What say you?

Currently making the rounds in media and political circles, discussions about Donald Trump and the disqualification clause of the US Constitution:

At issue is whether this section of the Constitution means Donald Trump cannot run again for president. Ever. Or for any other federal or state office.

Some sources contend that this section was written immediately after the Civil War and ratified in 1868, and is not applicable today. They insist it was intended only to prohibit from office those who fought against the Union in that war.

There’s no ambiguity here, no exception, no time limitation. The words are still there. The meanings of “insurrection” and “rebellion” have not evolved or changed since the Civil War. And taking an oath to support the Constitution means the same thing today as it did then.

For those interested, one of the most comprehensive discussions of this issue appears in The Atlantic. Also excellent and a shorter, less scholarly, article: “The case for Donald Trump’s disqualification under the 14th Amendment,” from CREW, the Citizens for Responsibility and Ethics in Washington.

Both sides in the issue want to get the matter into court, hoping to appeal it to the Supreme Court and get a ruling before Trump’s name gets on ballots across the country next year. But time is short and it’s Trump’s court, with three of the conservative justices indebted to him for their appointments, so the outcome is anything but certain. At the very least it will test the court’s devotion to the Constitution instead of Trump. At most, it could disqualify Donald Trump from the 2024 presidential race … and from all future runs for office.

In the meantime, Section 3 is enforceable through civil lawsuits challenging a candidate’s eligibility to hold office. Or, in the alternative and as stated in the Constitution, a two-thirds vote in both the House and Senate could absolve Trump from the disqualification.

The plot thickens.

From Citizens for Responsibility and Ethics in Washington

10 thoughts on “What say you?

    1. Certainly those who took an oath to defend the Constitution would be declared ineligible. But many of them are/were just employees or appointees. Not sure it would include them. Personally, I wouldn’t hire anyone who’d been convicted of conspiring against the country, and we may end up with many such convicts before this is all over. Or the Supreme Court may decide this clause is not applicable in modern America.
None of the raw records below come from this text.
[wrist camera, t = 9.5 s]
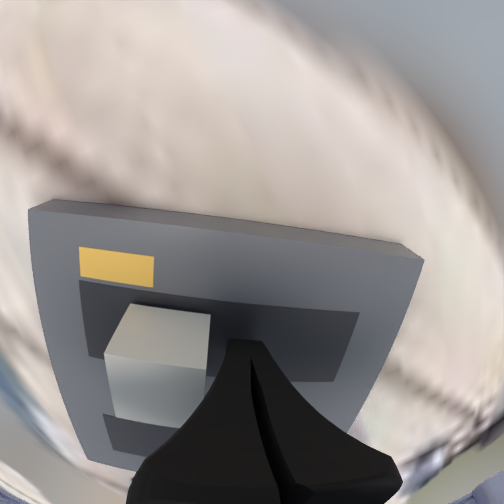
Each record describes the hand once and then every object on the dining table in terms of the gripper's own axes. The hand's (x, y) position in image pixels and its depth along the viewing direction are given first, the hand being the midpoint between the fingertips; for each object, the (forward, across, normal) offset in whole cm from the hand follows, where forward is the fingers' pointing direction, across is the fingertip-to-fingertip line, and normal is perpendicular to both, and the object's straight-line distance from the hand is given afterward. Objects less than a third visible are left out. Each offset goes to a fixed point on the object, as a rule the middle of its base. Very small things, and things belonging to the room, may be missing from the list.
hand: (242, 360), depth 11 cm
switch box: (+3, +1, +4) cm, 5 cm away
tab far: (+1, +3, 0) cm, 3 cm away
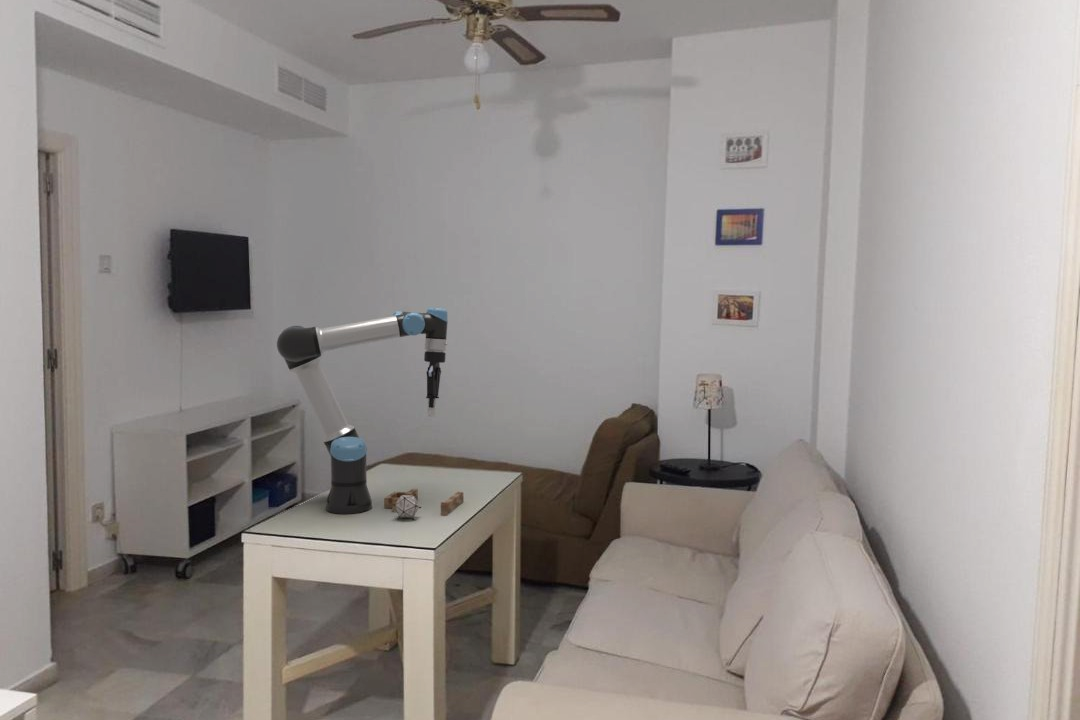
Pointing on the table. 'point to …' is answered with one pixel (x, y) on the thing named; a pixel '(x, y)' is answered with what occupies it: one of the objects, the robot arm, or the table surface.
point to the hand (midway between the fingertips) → (431, 416)
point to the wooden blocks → (393, 498)
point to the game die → (406, 506)
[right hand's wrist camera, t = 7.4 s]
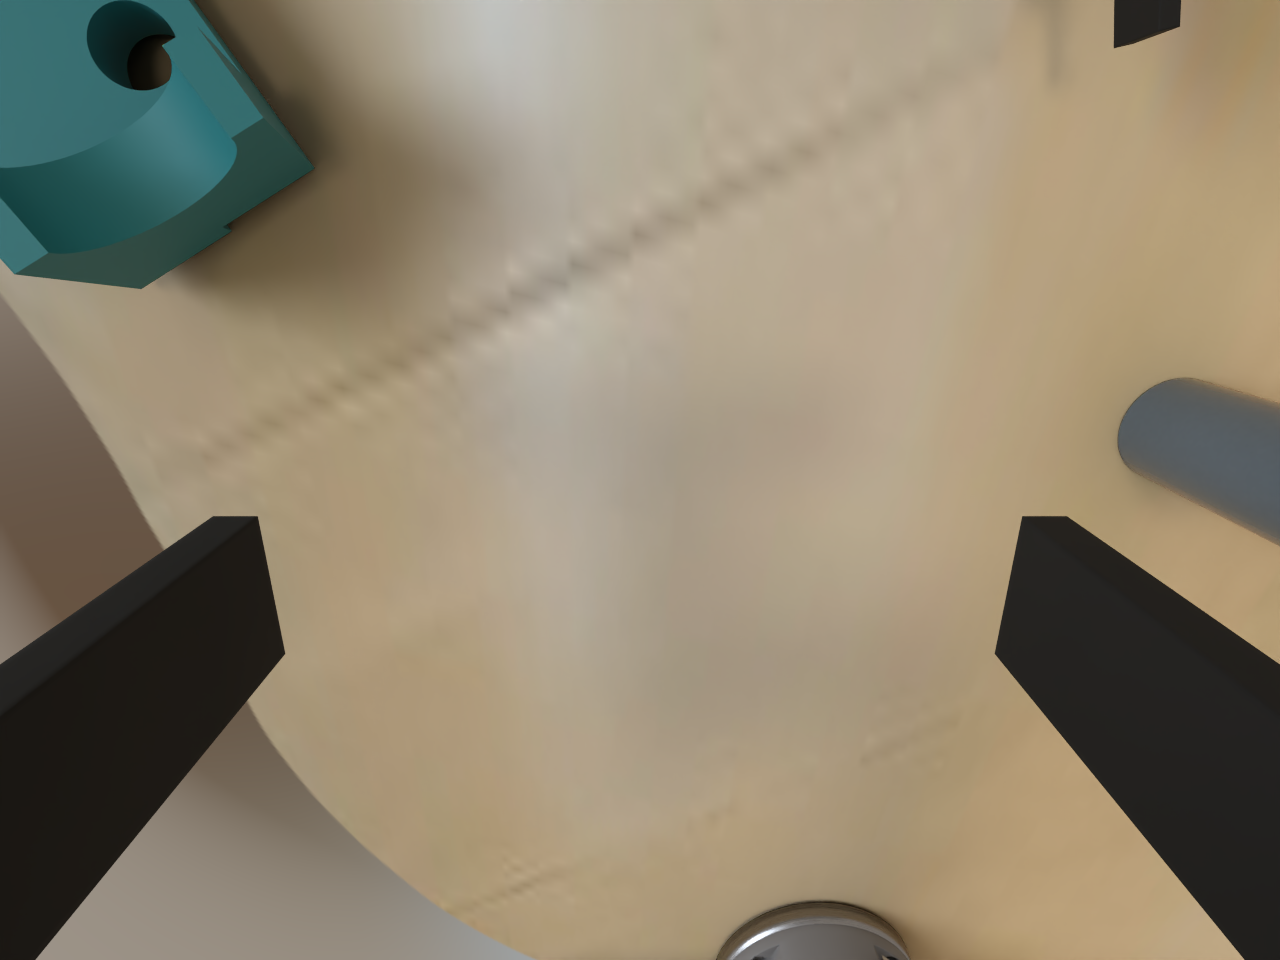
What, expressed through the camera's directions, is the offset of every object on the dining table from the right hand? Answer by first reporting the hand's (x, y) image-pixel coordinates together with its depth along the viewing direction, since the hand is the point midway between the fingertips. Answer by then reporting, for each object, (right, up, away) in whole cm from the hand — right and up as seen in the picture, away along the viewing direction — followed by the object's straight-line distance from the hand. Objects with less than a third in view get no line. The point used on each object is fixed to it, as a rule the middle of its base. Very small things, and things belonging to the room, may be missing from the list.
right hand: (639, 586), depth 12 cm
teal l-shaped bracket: (-25, +23, +22) cm, 40 cm away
  1. So how do all those strict Constitutionalists worm their way around this quite unambiguous amendment? I was going to call them Originalists, but I’m not sure if that description includes all the amendments or not.

    1. As I understand it, there are arguments that this particular section of the Constitution was “obviously” intended to apply only to sworn Confederates in the wake of the Civil War. (Because it was written then? What about the rest of the Constitution, written back in 1787? What about the 27 amendments written in the years since?)

      We have the words right there, still, and I don’t see anything that limits them to just the post-Civil War period in our history. Of course, I’m not a judge or constitutional scholar or lawyer. But I can read English.

  2. I say nothing short of a conviction blessed by SCOTUS can make the 14th amendment determinative in this case because Trump’s cult-like base still believes in the Big Lie. Biased or not, SCOTUS will be loathe to rule until after the election. The high court’s reputation is already badly tarnished and they won’t want further risk if they can avoid it.

    1. Assuming the issue ever gets to SCOTUS, I can’t imagine it happening before the election. As I understand it, based on the amendment, local officials could refuse to put the obviously (to them) ineligible Trump on their ballots and that would throw each instance into the courts, and all that could easily drag on until after the election. I wonder what would happen if the issue finally gets to the Supreme Court but not until after the election and after Trump has been reelected?